▶ What to produce: Reproduce the lines below word for word, omitting the pictures.

※ ※ ※

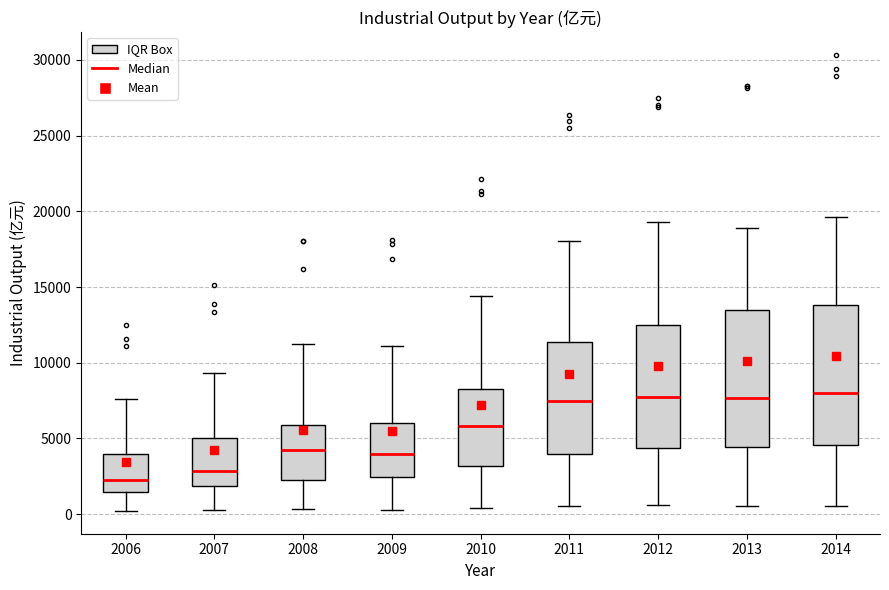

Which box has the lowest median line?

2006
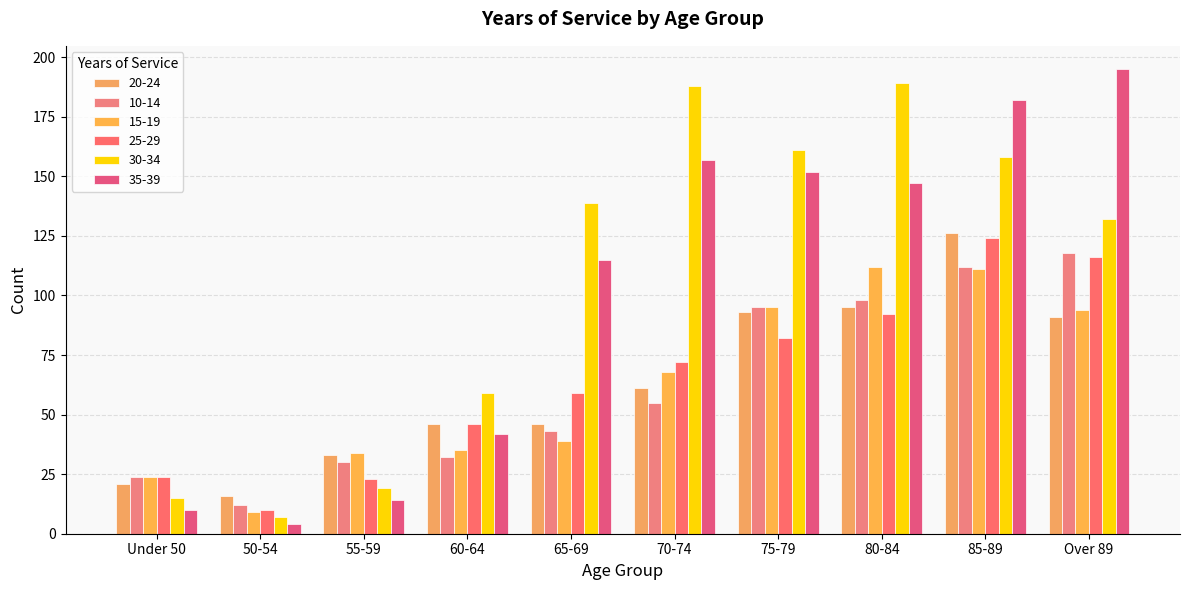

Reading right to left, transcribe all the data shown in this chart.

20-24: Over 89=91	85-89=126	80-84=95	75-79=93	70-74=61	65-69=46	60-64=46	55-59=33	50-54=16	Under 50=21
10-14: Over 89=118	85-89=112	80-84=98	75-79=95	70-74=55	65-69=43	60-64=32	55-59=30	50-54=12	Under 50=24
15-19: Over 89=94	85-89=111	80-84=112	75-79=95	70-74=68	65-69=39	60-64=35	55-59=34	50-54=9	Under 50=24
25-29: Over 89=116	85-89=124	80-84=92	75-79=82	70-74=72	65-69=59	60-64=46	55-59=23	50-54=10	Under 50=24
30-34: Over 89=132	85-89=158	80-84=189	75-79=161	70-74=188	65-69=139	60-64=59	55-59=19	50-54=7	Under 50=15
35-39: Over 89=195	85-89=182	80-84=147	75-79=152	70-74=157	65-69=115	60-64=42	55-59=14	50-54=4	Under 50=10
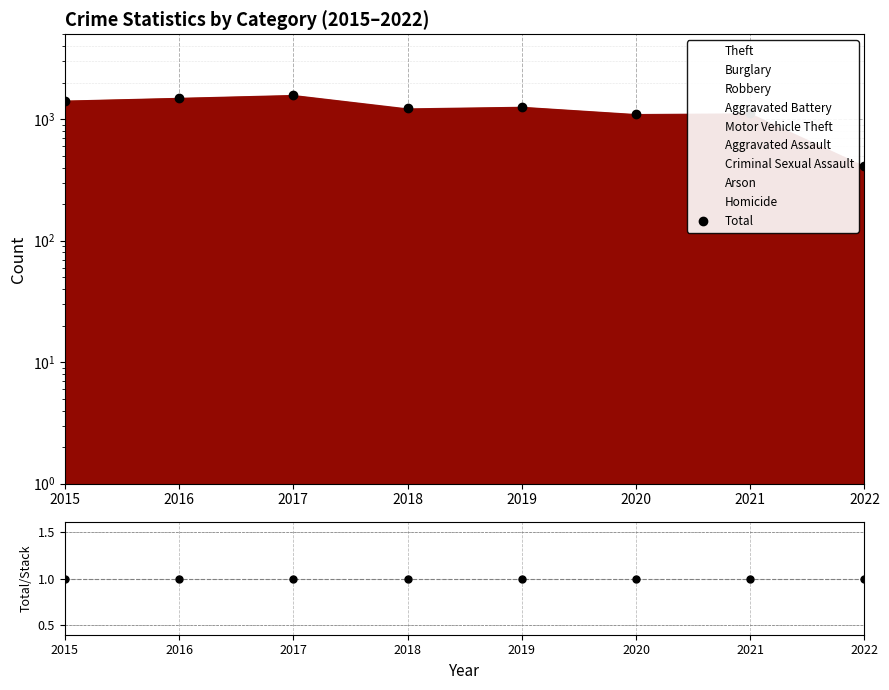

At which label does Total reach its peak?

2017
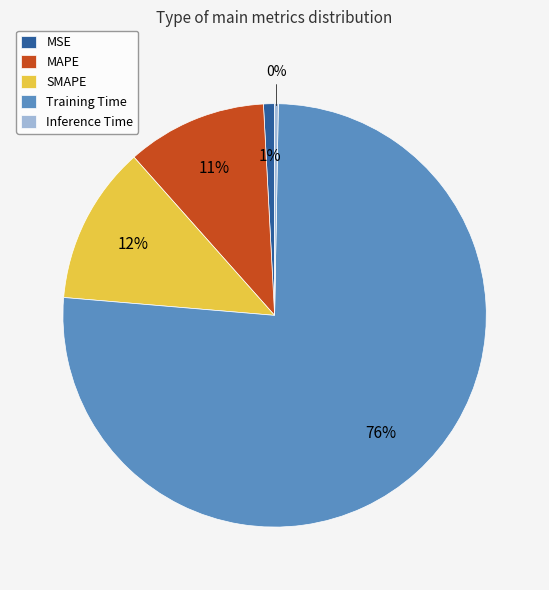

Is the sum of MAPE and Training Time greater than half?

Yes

※ ※ ※

▶ Your response:
Which box has the lowest median line?

2006

Reading right to left, transcribe all the data shown in this chart.

20-24: Over 89=91	85-89=126	80-84=95	75-79=93	70-74=61	65-69=46	60-64=46	55-59=33	50-54=16	Under 50=21
10-14: Over 89=118	85-89=112	80-84=98	75-79=95	70-74=55	65-69=43	60-64=32	55-59=30	50-54=12	Under 50=24
15-19: Over 89=94	85-89=111	80-84=112	75-79=95	70-74=68	65-69=39	60-64=35	55-59=34	50-54=9	Under 50=24
25-29: Over 89=116	85-89=124	80-84=92	75-79=82	70-74=72	65-69=59	60-64=46	55-59=23	50-54=10	Under 50=24
30-34: Over 89=132	85-89=158	80-84=189	75-79=161	70-74=188	65-69=139	60-64=59	55-59=19	50-54=7	Under 50=15
35-39: Over 89=195	85-89=182	80-84=147	75-79=152	70-74=157	65-69=115	60-64=42	55-59=14	50-54=4	Under 50=10

At which label does Total reach its peak?

2017

Is the sum of MAPE and Training Time greater than half?

Yes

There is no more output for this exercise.